La dignidad como excelencia de la naturaleza humana
El hombre de la trascendencia fundamenta su dignidad en la excepcionalidad de su naturaleza, que, nacida de la tierra, recibió una chispa del cielo. Cada hombre es, pues, digno no por sus deseos, méritos, rasgos o utilidades, sino por el simple hecho de pertenecer a la especie humana, ya nazca bello o sin piernas, ya triunfe en la vida o caiga en coma profundo, ya se convierta en santa Teresa de Calcuta o en Jack el Destripador: lo que me hace valioso no es lo que yo hago con mi naturaleza humana, sino mi naturaleza humana misma, que es terrestre y celeste. Y esa concepción del hombre, intuida en Grecia y revelada por el cristianismo, es la que ha dado origen a los derechos humanos naturales, que tengo por ser hombre y no por haberlos ganado o merecido o estipulado. La especie humana no es, pues, una especie más, sino casi un reino aparte del reino mineral, vegetal y animal, aunque comparte esos tres niveles; la aparición del hombre funda en el cosmos un nuevo reino: el del híbrido de Dios y cosmos, de bestia y ángel, de átomos y espíritu, el único ser que participa de la materia y de lo que no es materia. Y en esa concepción coincidían, áureos y definitivos, Homero y Cristo: si a algo se parece lo divino es a nosotros, no a la tormenta y el volcán, y si a algo nos parecemos nosotros, es a lo divino, no al lobo ni al mono; y de Homero y Cristo es hijo el humanismo, como bien sabían los renacentistas en su afán de armonizar a ambos por más dispares que, a simple vista, pareciesen. A ellos me sumo con todo mi entusiasmo de admirador de Homero y Cristo.

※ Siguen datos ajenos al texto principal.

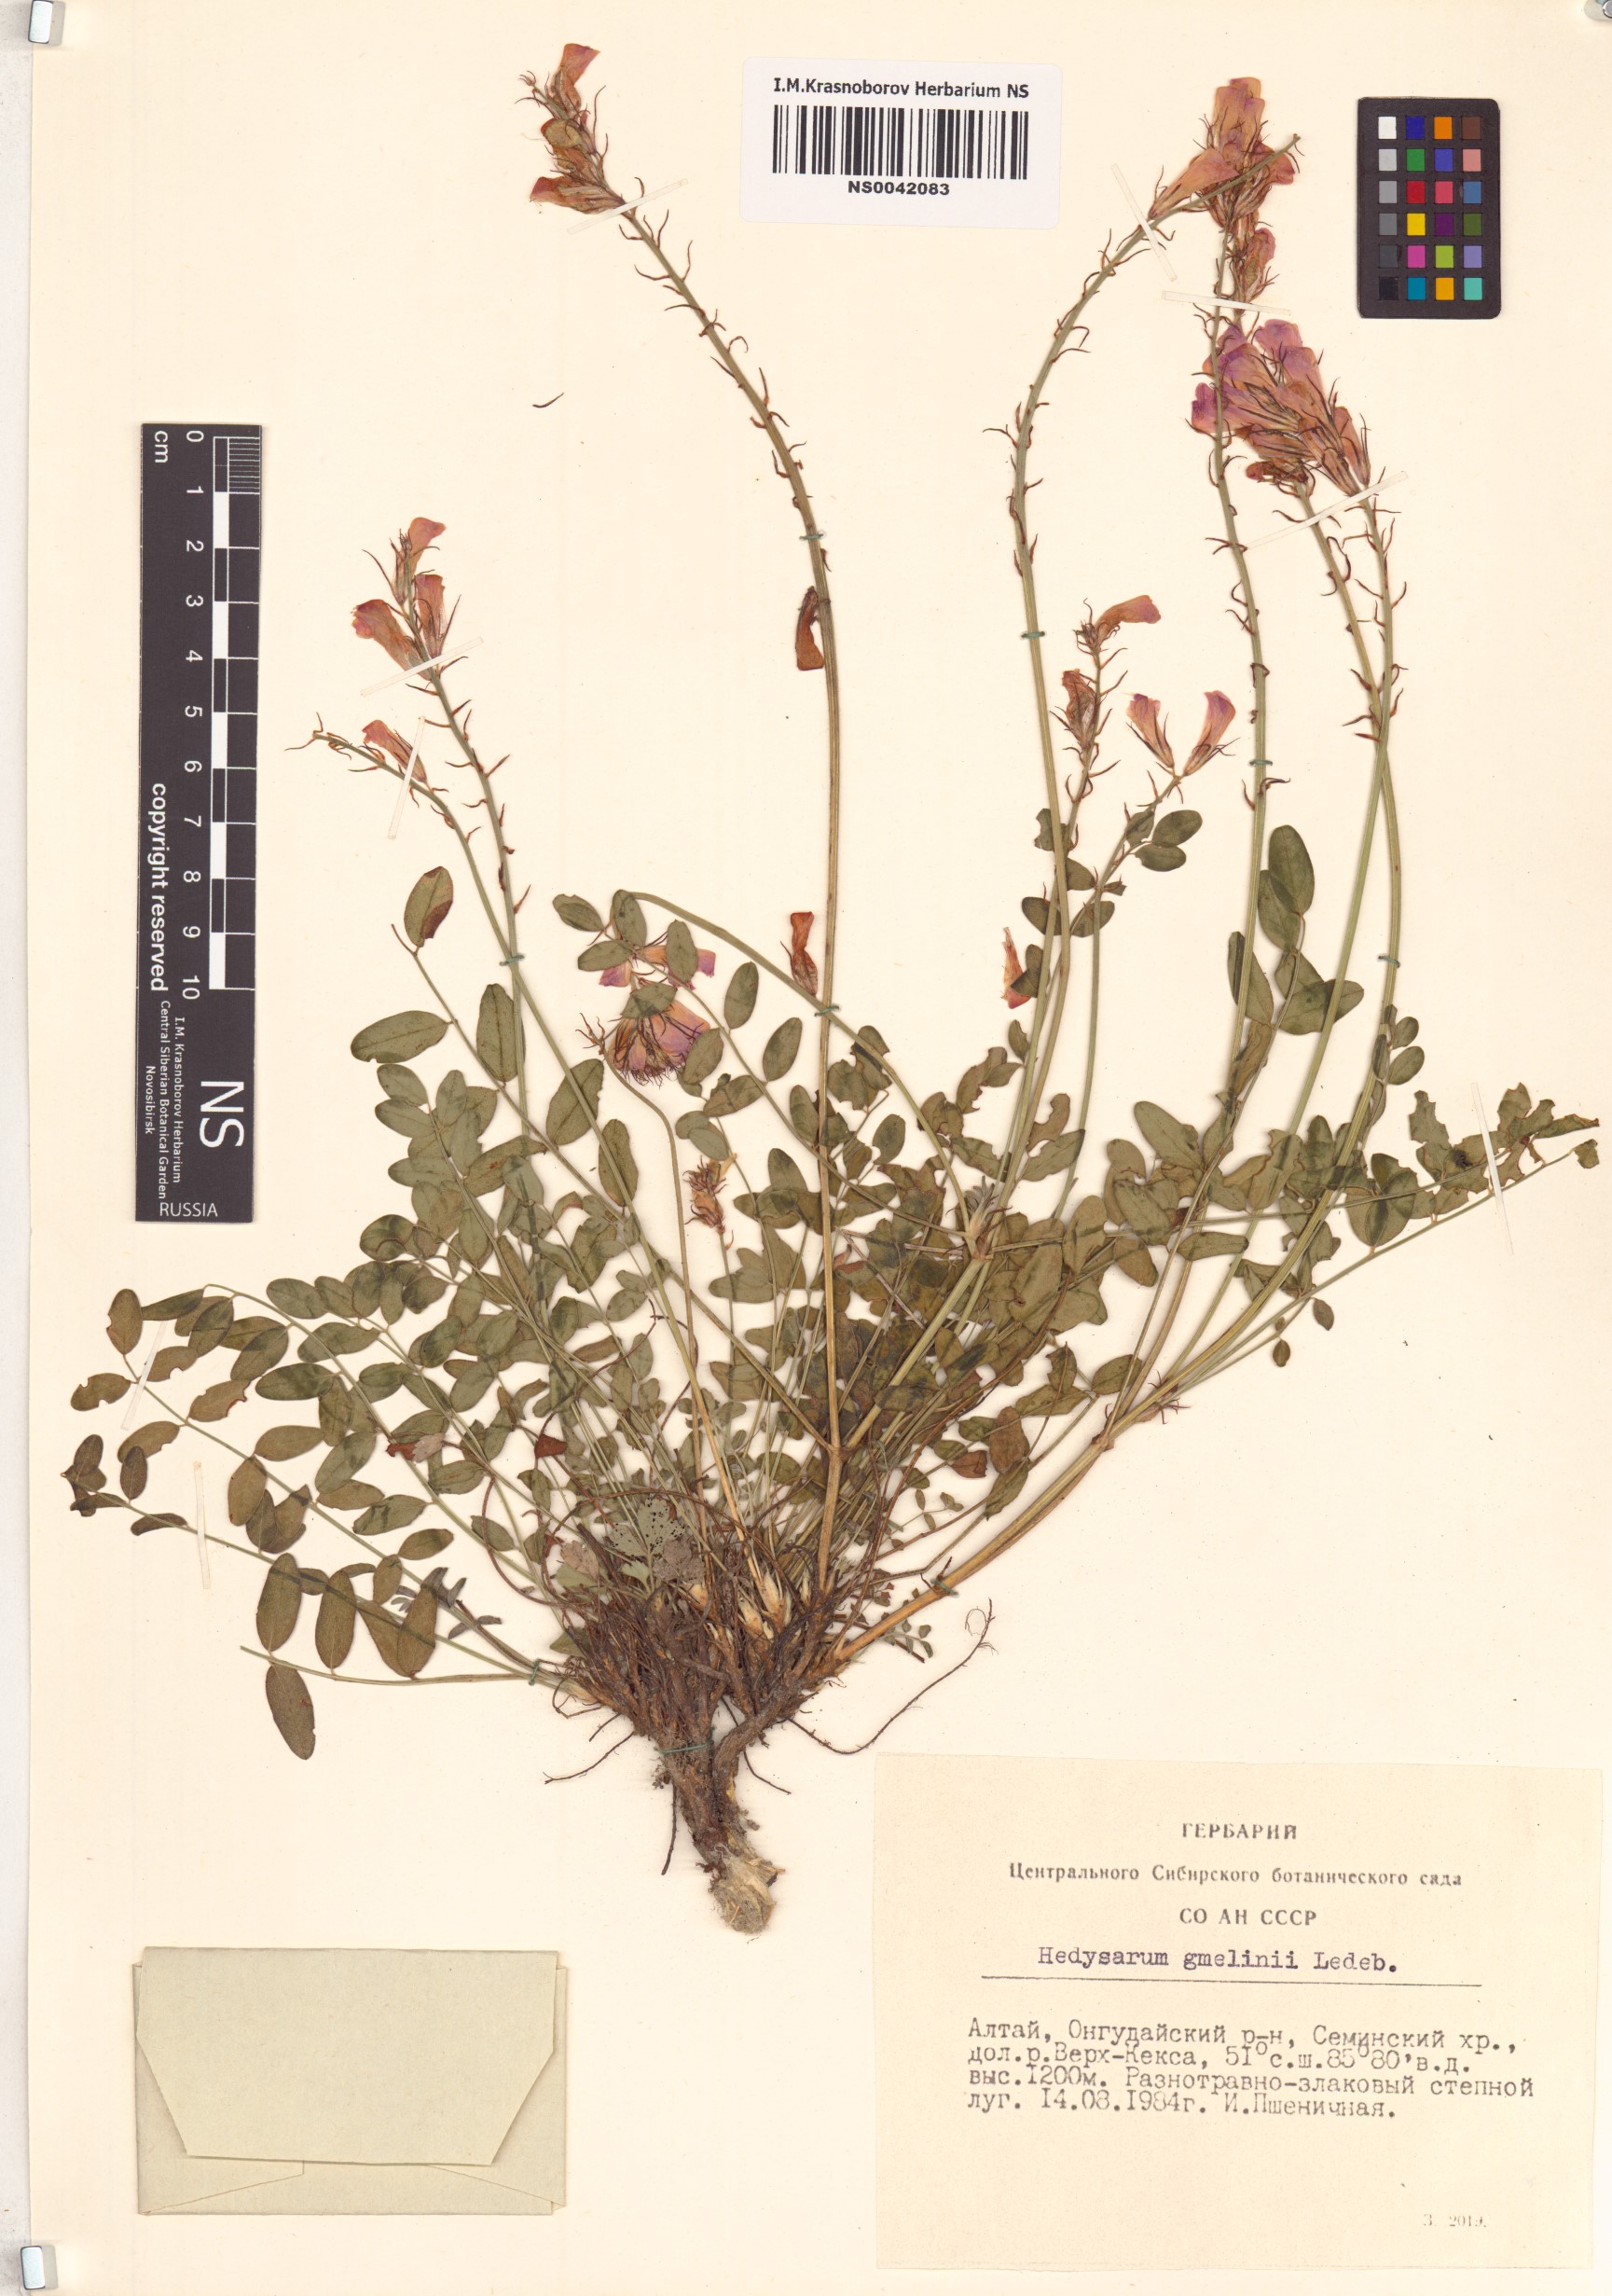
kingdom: Plantae
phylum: Tracheophyta
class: Magnoliopsida
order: Fabales
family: Fabaceae
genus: Hedysarum
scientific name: Hedysarum gmelinii
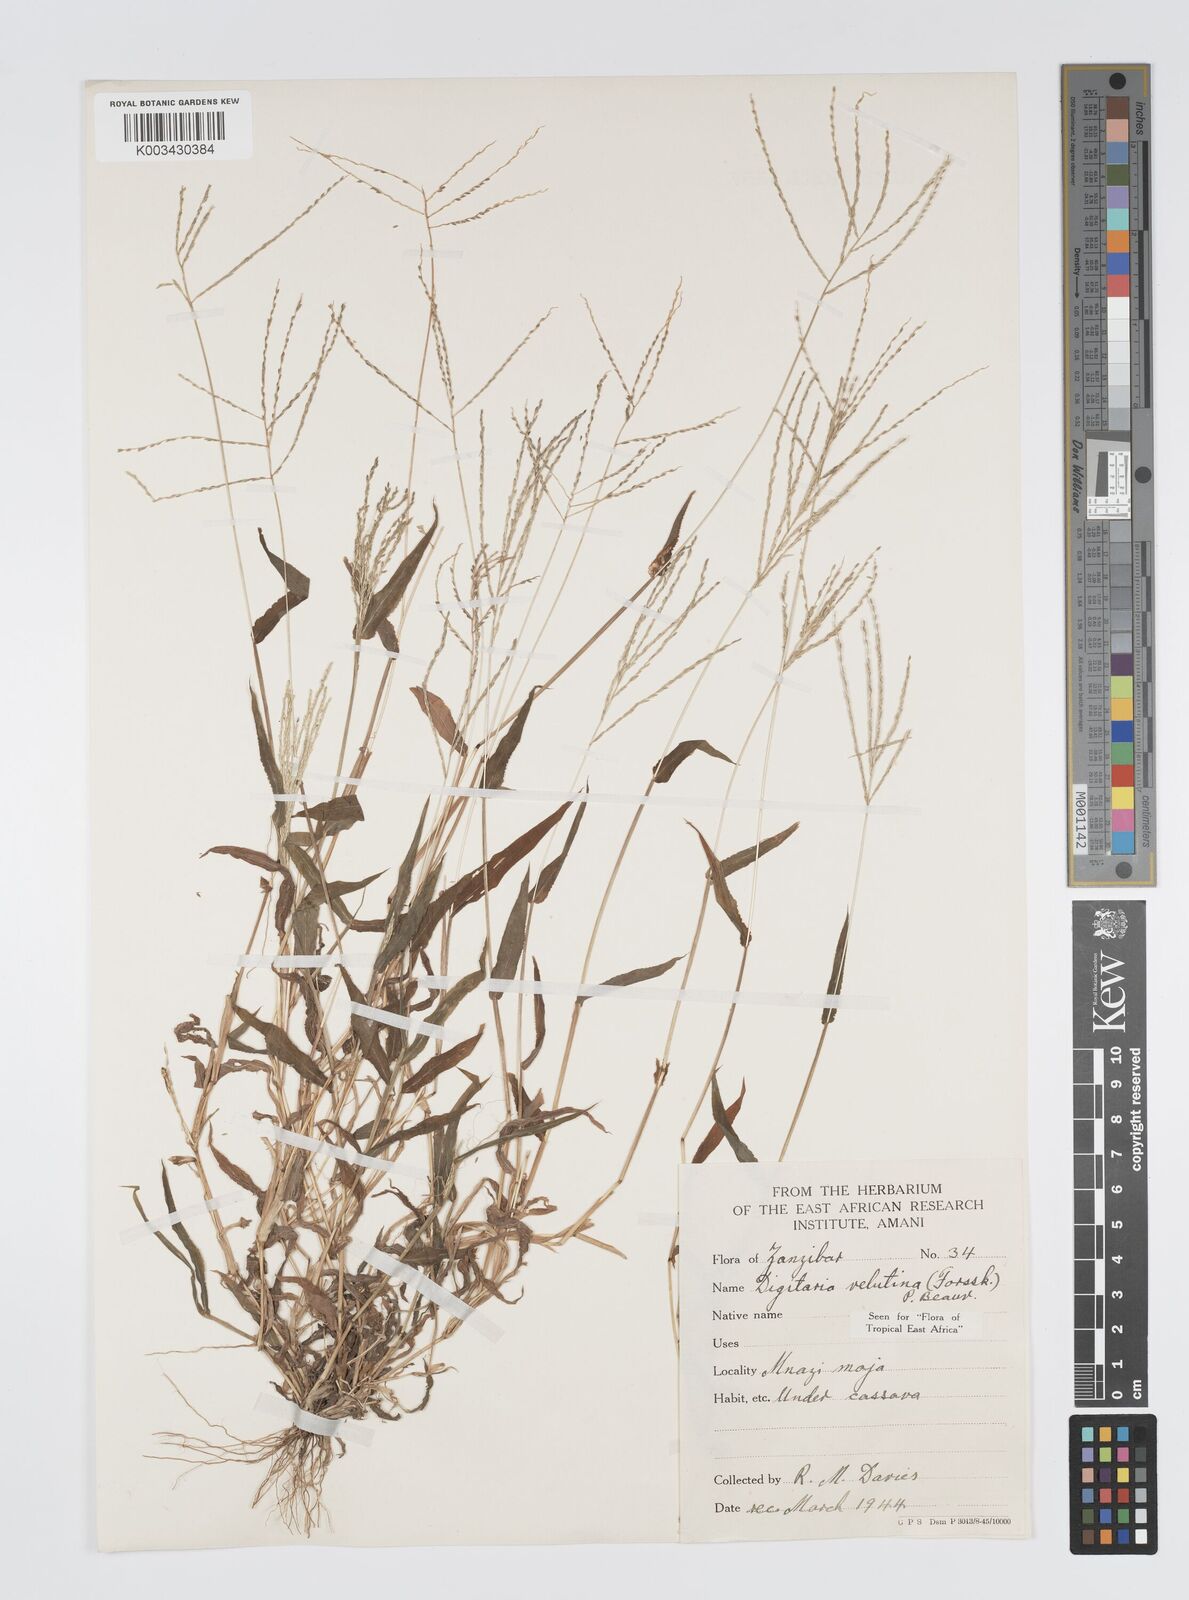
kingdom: Plantae
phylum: Tracheophyta
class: Liliopsida
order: Poales
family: Poaceae
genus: Digitaria
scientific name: Digitaria velutina
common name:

La dignidad como autodeterminación de la voluntad
El hombre de la inmanencia no puede fundamentar su dignidad en la naturaleza humana, porque esta ni es excepcional ni es hija del cielo, sino un producto más de un cosmos sin finalidad ni sentido. Cierto que puede haber materialistas y ateos que fundamenten la dignidad del hombre en las altas capacidades de nuestra naturaleza, sin referirla a Dios, pero ese humanismo queda tocado de muerte, porque, si no hay fuera del cosmos nada previo y superior que pueda dar al cosmos valor y sentido, el hombre, por más valioso que se sienta, es un objeto más de ese cosmos sin valor ni sentido y, por tanto, no es objetivamente valioso. Como dice Wittgenstein en el Tractatus: “El sentido del mundo tiene que residir fuera de él. En el mundo todo es como es y todo sucede como sucede; en él no hay valor alguno, y si lo hubiera carecería de valor”. Y si mi dignidad no viene de lo alto, me la tengo que dar yo y se queda en puro voluntarismo, en mi deseo, por la cuenta que me trae, de ser valioso en un mundo donde nada vale objetivamente más que nada. ¿Y no es un problema muy gordo que una cuestión de supervivencia dependa de un deseo? ¿Desde cuándo, por ejemplo, mi deseo de no morir demuestra mi inmortalidad? Solo puedo salir de ese atolladero fundando mi valor en algo más que en mi deseo de él: he de conquistarlo mediante la acción y la autocreación; solo así se convertirá en algo objetivo, algo logrado, cuantificable, meritorio. Siendo hombre, solo tengo el deseo de ser valioso; para ser efectivamente valioso, tengo que hacer algo más que nacer hombre: realizarme, generar, mediante la acción y la autocreación, mis valores, mi identidad, mi vocación, mi placer, mi personalidad, mi vida.